L’ignoranza cresce e le colpe sono diffuse. I dati pubblicati dall’Ocse non ci dicono nulla che già non sapessimo, ma ci dicono molto che ci si ostina a non volere capire. Peggio: lo si rifiuta.
Misurando la capacità di leggere e comprendere un testo i risultati migliori emigrano ad oriente. E già questo la dice lunga: i Paesi di più solida e lunga ricchezza dovrebbero essere i più istruiti, invece sono meno formativi e selettivi. Noi italiani siamo i messi peggio fra i messi male. I ragazzi italiani hanno raggiunto una media di 476 punti, contro i 487 della media Ocse. Ma questo già deprimente risultato deve essere corretto al ribasso: nel Sud è 453, nelle Isole 439. Il Nord sopra la media Ocse, il Sud sotto. Lo sapevamo già: l’Italia spezzata in due e la bancarotta di una funzione statale (che si registra anche nel settore giustizia). La sola novità, rispetto a quel che già sconsolatamente conoscevamo, è che in rilevazioni passate in quanto a calcolo le cose andavano peggio che in lettura, mentre questa volta il contrario. Ma sempre al ribasso.
Un ultimo dato: i ragazzi italiani sono quelli che fanno più assenze, battendo con distacco i secondi in classifica: i turchi. E questo dovrebbe servirci per approntare i rimedi.
Ci servono insegnanti che siano assunti per concorso e non per giacenza in graduatoria, che facciano carriera per merito e non per anzianità. Queste misurazioni dovremmo farle in continuazione, ad uso interno, in modo da capire per tempo cosa non va e dove. Le medie servono a pesare un fenomeno collettivo, ma per curare un male non basta sapere quanti diabetici ci sono in media, occorre sapere chi sono. La meritocrazia deve premiare in cattedra come fra i banchi, così come deve fermare e escludere (se insegnanti) o aiutare (se studenti) i renitenti alla cultura.
Non basta, però. Il dato delle assenze ci dice anche un’altra cosa, che già dovremmo avere chiara: i ragazzi italiani non sono più cagionevoli o più deficienti degli altri, il guaio è che le famiglie sono divenute conniventi con l’ignoranza.

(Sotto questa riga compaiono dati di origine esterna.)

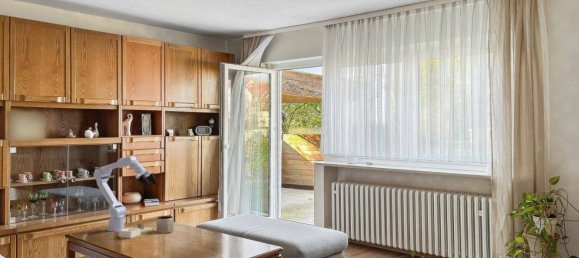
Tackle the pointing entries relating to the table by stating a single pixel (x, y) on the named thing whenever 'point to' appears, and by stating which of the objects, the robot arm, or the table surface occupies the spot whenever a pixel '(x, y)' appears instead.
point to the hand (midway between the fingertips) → (152, 184)
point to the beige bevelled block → (130, 233)
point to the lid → (143, 229)
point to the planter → (164, 224)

Il problema di un cattivo voto, un tempo, non era in classe, ma a casa. Ora si va a casa per invitarli a protestare contro chi mise un cattivo voto. Al ricevimento dei genitori c’era chi, esagerando, invitava i docenti a suonarle ai pargoli, pur di istruirli. Perché “non devono fare la mia vita”. Ora ci si reca per intimare al dispensatore di voti di non osare frapporsi alla felicità dell’adolescente e ai programmi vacanzieri della famiglia. Possibile solo perché i genitori stessi sanno di vivere in un benessere che non si sono conquistati per merito, ma per eredità, rendita, corporazione.
Certo, ovvio: non tutti così. C’è qualità e responsabilità fra insegnanti, studenti e famiglie. Ma la misurazione complessiva è terribilmente negativa.
Guardate quegli orridi dati e misurate la devastazione indotta dall’assistenzialismo (che ci si ostina a far crescere) e dalla deresponsabilizzazione, travestita da mendace bontà di chi vuol risparmiare ai piccoli di misurarsi con il dolore, foss’anche quello simbolico della pagella, così avviandoli a dolori veri. Una miscela che genera ignoranza e rabbia, rancore e cupezza. Dopo di che ci sono due vie: la prima consiste nel fare i conti con gli errori commessi e rimediare, riprendendo la dignitosa via della conoscenza, del lavoro e della crescita economica; la seconda è quella più in voga, consistente nel maledire l’Ocse e affermare, con trono da saccente troglodita, che non è con i test che si misura la cultura. Ove porti la seconda via non c’è bisogno di dirlo, anche perché siamo già abbastanza avanti nel cammino.